There have been a few studies done on couples in same-gender relationships (one found that gay and bisexual men were the second- and third-most likely to orgasm during sex, followed by lesbian and bisexual women, and finally heterosexual women) but there’s very little information available about the experiences of trans and non-binary people.
This is indicative of a wider problem within science: both gender and sex are still seen as existing in a binary.
“Men’s orgasms tend to be innate, instinctive and relatively unmediated,” writes Professor Annamarie Jagose.
“While women’s are acquired with difficulty, [are] unpredictable and the effect of a complex balance of biological, psychological, environmental and social components.”

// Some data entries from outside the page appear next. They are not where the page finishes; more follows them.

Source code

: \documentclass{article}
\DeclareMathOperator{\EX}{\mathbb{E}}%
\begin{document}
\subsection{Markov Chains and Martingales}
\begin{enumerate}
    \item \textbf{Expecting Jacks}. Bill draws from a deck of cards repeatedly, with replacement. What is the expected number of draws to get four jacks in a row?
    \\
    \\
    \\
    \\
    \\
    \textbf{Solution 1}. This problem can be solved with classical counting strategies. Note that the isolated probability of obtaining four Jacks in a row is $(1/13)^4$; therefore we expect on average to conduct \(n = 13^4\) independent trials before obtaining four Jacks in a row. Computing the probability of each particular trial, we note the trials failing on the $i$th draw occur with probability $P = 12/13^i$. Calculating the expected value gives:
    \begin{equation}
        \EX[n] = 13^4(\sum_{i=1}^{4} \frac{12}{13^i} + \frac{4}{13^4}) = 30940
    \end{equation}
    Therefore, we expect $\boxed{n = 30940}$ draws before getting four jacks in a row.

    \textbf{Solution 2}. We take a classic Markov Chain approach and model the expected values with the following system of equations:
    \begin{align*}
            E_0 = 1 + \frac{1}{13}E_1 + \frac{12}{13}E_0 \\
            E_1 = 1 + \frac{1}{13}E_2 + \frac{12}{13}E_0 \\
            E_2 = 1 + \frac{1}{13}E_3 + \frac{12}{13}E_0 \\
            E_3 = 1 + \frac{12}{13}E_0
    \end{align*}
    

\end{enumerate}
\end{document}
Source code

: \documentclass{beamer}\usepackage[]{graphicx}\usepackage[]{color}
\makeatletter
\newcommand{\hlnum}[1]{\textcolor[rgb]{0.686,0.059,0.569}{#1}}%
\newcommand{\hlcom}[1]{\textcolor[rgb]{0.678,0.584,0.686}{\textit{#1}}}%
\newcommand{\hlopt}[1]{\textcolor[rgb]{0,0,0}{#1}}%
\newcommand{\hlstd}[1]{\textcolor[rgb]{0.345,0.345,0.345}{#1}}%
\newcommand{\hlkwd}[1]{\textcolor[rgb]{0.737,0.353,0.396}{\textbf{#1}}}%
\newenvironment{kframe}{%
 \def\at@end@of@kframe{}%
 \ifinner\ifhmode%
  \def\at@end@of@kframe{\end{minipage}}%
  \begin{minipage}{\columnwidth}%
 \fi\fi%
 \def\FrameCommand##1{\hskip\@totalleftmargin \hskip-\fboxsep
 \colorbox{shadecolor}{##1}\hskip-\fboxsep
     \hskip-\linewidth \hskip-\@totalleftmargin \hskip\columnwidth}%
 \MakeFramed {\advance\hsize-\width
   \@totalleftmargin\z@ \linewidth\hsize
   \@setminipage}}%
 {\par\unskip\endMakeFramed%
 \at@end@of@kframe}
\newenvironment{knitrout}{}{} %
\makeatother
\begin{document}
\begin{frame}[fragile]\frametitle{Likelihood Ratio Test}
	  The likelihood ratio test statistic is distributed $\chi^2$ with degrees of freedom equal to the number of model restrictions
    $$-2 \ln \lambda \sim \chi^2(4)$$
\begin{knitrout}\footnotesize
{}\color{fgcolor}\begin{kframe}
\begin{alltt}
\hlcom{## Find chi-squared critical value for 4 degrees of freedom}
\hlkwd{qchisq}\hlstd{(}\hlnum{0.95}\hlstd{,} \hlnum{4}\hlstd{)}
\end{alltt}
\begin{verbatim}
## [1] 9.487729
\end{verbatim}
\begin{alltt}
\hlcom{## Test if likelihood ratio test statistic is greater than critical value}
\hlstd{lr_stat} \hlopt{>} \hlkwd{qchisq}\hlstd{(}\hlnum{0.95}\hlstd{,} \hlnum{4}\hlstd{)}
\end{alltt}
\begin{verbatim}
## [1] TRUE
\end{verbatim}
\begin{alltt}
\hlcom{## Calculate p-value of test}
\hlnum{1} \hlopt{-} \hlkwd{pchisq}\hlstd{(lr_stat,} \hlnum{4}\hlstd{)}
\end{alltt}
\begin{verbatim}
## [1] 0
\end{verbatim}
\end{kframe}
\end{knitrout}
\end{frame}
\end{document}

This view of orgasm, that men have it easy and women have it tough, doesn’t do anyone any favours.
Not men, who are assumed to come easily and might think there’s a problem if they don’t, and not women, who may meet partners who assume their orgasms are so complex and rare that they’re just not worth trying for.
While the concept of the orgasm gap does raise rightful concerns with the pleasure discrepancy between some men and women, Annamarie makes the point that maybe we need to reframe our thinking about the orgasm altogether.
“The radical non-synchronicity of women’s and men’s sexual responses makes heterosexual sex problematic and, whether erotically heroic or incompetent, men are the most significant social actors in securing female orgasms,” she writes.
The orgasm gap, much like the orgasm itself, doesn’t look the same for everyone.
Some people may find themselves among the women who have trouble orgasming with a partner, and some may not—others may not see themselves represented in the discussion around the orgasm gap at all.
We’re for any discussion that brings sex education and sexual pleasure to people’s attention, but we are still hopeful that the orgasm gap can be seen as a starting point to promote more education and research into pleasure as much as it is a problem to be solved.